▶ [The task]: Reproduce exactly, and only, the lines below from the one containing "left front paw: (754, 412)" through the one containing "right back paw: (644, 415)".

== Task inputs

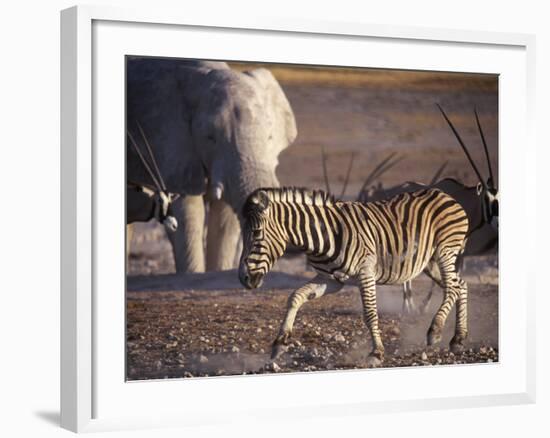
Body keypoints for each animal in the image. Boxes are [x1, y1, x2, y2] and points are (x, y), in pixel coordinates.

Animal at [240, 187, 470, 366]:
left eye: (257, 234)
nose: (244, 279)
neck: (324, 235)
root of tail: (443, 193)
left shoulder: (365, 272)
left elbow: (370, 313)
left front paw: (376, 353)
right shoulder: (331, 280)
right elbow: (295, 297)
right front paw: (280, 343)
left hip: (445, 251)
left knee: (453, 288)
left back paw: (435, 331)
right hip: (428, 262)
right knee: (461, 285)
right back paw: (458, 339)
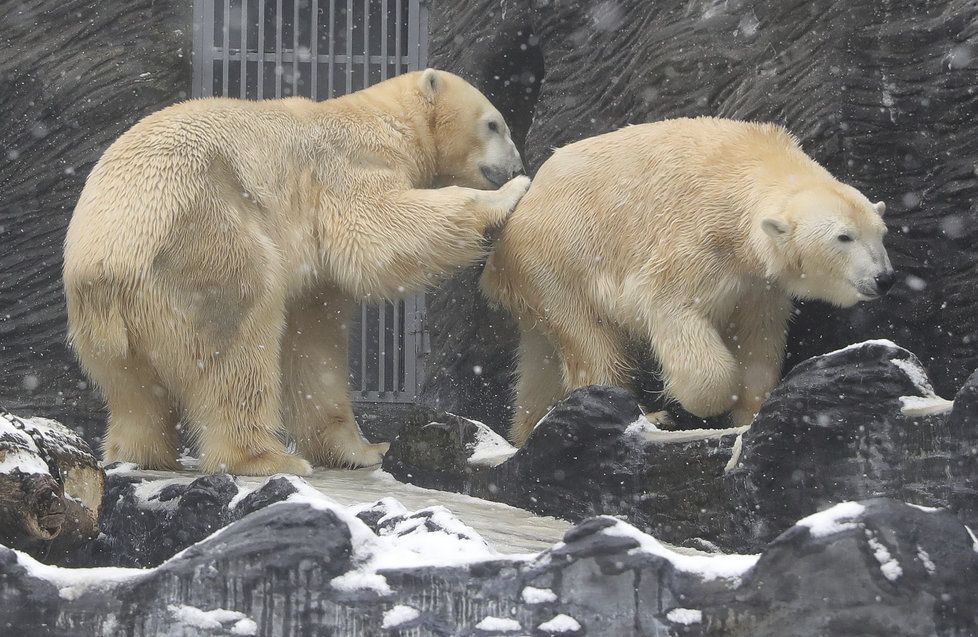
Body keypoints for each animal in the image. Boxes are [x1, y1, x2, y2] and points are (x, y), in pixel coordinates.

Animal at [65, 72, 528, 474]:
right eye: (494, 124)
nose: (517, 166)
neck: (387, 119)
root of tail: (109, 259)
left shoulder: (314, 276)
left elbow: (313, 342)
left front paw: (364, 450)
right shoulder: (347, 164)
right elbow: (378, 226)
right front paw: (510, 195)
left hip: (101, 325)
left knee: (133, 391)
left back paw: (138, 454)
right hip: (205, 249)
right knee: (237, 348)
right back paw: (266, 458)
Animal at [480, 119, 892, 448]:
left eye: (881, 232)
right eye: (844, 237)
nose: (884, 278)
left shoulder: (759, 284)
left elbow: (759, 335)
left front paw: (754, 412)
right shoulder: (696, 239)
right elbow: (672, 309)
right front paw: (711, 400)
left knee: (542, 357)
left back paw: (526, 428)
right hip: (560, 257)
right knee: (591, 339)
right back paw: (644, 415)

====
== Task inputs

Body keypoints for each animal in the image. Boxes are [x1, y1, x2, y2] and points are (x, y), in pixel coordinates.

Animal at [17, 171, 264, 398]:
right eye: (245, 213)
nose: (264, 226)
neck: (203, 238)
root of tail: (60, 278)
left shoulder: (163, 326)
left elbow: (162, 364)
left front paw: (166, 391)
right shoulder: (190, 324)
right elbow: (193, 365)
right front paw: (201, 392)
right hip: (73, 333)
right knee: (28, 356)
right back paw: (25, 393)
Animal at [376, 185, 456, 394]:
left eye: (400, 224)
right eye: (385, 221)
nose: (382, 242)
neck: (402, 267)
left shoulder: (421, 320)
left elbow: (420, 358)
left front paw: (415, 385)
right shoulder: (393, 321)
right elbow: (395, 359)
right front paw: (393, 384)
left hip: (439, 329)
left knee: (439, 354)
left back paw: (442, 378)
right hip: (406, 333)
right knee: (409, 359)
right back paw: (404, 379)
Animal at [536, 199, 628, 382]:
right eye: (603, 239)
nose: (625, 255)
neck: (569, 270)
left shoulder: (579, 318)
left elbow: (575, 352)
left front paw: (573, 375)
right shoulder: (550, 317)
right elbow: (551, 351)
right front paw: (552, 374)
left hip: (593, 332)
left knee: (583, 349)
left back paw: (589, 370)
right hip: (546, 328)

====

▶ [Answer to this exercise]:
left front paw: (754, 412)
right shoulder: (696, 239)
right elbow: (672, 309)
right front paw: (711, 400)
left knee: (542, 357)
left back paw: (526, 428)
right hip: (560, 257)
right knee: (591, 339)
right back paw: (644, 415)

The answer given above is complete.